Here, we list the values of n with $-100\le n\le 100$ for which we found generators $\gamma$ of power integral bases of K with coefficients $<{10}^{100}$ in absolute value in the integral bases. We display n and the integral basis $(1,{\beta }_1,{\beta }_2)$ of L. We display the coefficients $(x_2,x_3,y_1,y_2,y_3)$ of non-equivalent generators $\gamma$ (cf. (3)) of power integral bases with respect to the integral basis $(1,{\beta }_1,{\beta }_2,i,i{\beta }_1,i{\beta }_2)$.
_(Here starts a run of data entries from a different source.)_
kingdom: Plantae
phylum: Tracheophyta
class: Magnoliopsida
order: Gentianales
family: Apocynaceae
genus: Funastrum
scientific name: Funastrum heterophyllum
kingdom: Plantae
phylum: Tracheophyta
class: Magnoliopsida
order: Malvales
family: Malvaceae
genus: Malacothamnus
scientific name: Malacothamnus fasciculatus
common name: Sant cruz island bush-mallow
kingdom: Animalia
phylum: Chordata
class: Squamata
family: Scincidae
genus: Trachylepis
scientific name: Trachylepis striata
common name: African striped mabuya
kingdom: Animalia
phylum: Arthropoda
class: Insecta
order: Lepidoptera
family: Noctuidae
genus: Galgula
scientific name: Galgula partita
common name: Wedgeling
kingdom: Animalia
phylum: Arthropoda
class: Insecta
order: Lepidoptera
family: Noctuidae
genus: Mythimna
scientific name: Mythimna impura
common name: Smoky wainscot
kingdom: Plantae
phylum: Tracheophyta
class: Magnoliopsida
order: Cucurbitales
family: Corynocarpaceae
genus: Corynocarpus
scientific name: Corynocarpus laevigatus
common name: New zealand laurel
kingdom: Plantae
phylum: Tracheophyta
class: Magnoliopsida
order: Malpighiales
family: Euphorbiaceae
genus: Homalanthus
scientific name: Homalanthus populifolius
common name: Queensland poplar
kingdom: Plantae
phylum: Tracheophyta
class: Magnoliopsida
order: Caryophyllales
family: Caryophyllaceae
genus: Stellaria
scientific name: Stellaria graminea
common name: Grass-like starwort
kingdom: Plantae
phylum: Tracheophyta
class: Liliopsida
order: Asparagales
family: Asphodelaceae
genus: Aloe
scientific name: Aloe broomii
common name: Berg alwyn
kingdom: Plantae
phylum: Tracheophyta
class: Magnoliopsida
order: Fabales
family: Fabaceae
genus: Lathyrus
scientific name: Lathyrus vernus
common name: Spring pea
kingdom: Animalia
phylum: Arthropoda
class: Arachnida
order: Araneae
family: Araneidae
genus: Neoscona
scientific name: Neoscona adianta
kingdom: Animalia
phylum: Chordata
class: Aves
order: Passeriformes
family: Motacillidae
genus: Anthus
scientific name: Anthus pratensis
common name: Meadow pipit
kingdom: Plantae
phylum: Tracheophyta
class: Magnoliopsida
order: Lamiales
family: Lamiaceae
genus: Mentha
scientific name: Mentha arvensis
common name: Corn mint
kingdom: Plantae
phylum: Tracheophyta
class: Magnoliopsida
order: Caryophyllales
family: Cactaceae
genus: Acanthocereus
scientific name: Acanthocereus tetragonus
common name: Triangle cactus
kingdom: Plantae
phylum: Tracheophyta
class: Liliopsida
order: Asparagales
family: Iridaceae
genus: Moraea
$n=-56$, integral basis of L: ${\displaystyle \left(1,\frac{x+4}{7},\frac{x^2+9353x+18531}{150871}\right)}$

$(x_2,x_3,y_1,y_2,y_3)=(0,0,9,-49,170),(0,0,10,-49,170),(0,0,-4,17,-59),$

$(0,0,-3,17,-59),(0,0,-5,32,-111),(0,0,-4,32,-111)$

$n=-14$, integral basis of L: ${\displaystyle \left(1,\frac{x+1}{3},\frac{x^2+32x+1282}{1629}\right)}$

$(x_2,x_3,y_1,y_2,y_3)=(0,0,12,-5,-16),(0,0,13,-5,-16),(0,0,11,-4,-13),$

$(0,0,12,-4,-13),(0,0,-25,9,29),(0,0,-24,9,29)$

$n=-7$, integral basis of L: ${\displaystyle \left(1,x,\frac{x^2+141x+254}{287}\right)}$

$(x_2,x_3,y_1,y_2,y_3)=(0,0,-19,-7,23),(0,0,-18,-7,23),(0,0,7,3,-10),$

$(0,0,8,3,-10),(0,0,11,4,-13),(0,0,12,4,-13)$

$n=-5$, integral basis of L: ${\displaystyle \left(1,x,\frac{x^2+14x+25}{57}\right)}$

$(x_2,x_3,y_1,y_2,y_3)=(0,0,0,-2,-7),(0,0,1,-2,-7),(0,0,1,-1,-4),$

$(0,0,2,-1,-4),(0,0,-4,3,11),(0,0,-3,3,11)$

$n=-2$, integral basis of L: $(1,x,x^2)$

$(x_2,x_3,y_1,y_2,y_3)=(0,0,-5,-17,-2),(0,0,-4,-17,-2),(0,0,-4,-9,-1),$

$(0,0,-3,-9,-1),(0,0,9,26,3),(0,0,10,26,3)$

$n=-1$, integral basis of L: $(1,x,x^2)$

$(x_2,x_3,y_1,y_2,y_3)=(0,0,-4,-6,-1),(0,0,-3,-6,-1),(0,0,-2,-5,-1),$

$(0,0,-1,-5,-1),(0,0,4,11,2),(0,0,5,11,2)$

$n=0$, integral basis of L: $(1,x,x^2)$

$(x_2,x_3,y_1,y_2,y_3)=(0,0,-1,-3,-1),(0,0,0,-3,-1),(0,0,-2,-1,0),$

$(0,0,-1,-1,0),(0,0,2,4,1),(0,0,3,4,1)$

$n=1$, integral basis of L: $(1,x,x^2)$

$(x_2,x_3,y_1,y_2,y_3)=(0,0,-1,-3,-1),(0,0,0,-3,-1),(0,0,-3,-1,0),$

$(0,0,-2,-1,0),(0,0,1,4,1),(0,0,2,4,1)$

$n=4$, integral basis of L: ${\displaystyle \left(1,x,\frac{x^2+53x+16}{57}\right)}$

$(x_2,x_3,y_1,y_2,y_3)=(0,0,0,-4,7),(0,0,1,-4,7),(0,0,-1,1,-2),$

$(0,0,0,1,-2),(0,0,1,3,-5),(0,0,2,3,-5)$

$n=6$, integral basis of L: ${\displaystyle \left(1,x,\frac{x^2+74x+200}{287}\right)}$

$(x_2,x_3,y_1,y_2,y_3)=(0,0,-11,-2,17),(0,0,-10,-2,17),(0,0,4,1,-9),$

$(0,0,5,1,-9),(0,0,5,1,-8),(0,0,6,1,-8)$

$n=13$, integral basis of L: ${\displaystyle \left(1,x,\frac{x^2+521x+169}{1629}\right)}$

$(x_2,x_3,y_1,y_2,y_3)=(0,0,4,-16,25),(0,0,5,-16,25),(0,0,-3,7,-11),$

$(0,0,-2,7,-11),(0,0,-2,9,-14),(0,0,-1,9,-14)$

7. Conclusions

Our numerical results show that in this family of cyclic sextic fields, there are several monogenic fields despite the defining polynomial of their generating element being nonmonogenic. In these monogenic fields, we found several inequivalent generators of power integral bases. The calculations demonstrated the efficiency of the method of [3], which allowed one to reduce the resolution of index form equations in sextic fields to the resolution of index form equations in cubic fields. This yields a resolution of cubic Thue equations, which is very fast, as long as the coefficients are moderate. The question whether there exist infinitely many monogenic cyclic sextic fields remains open.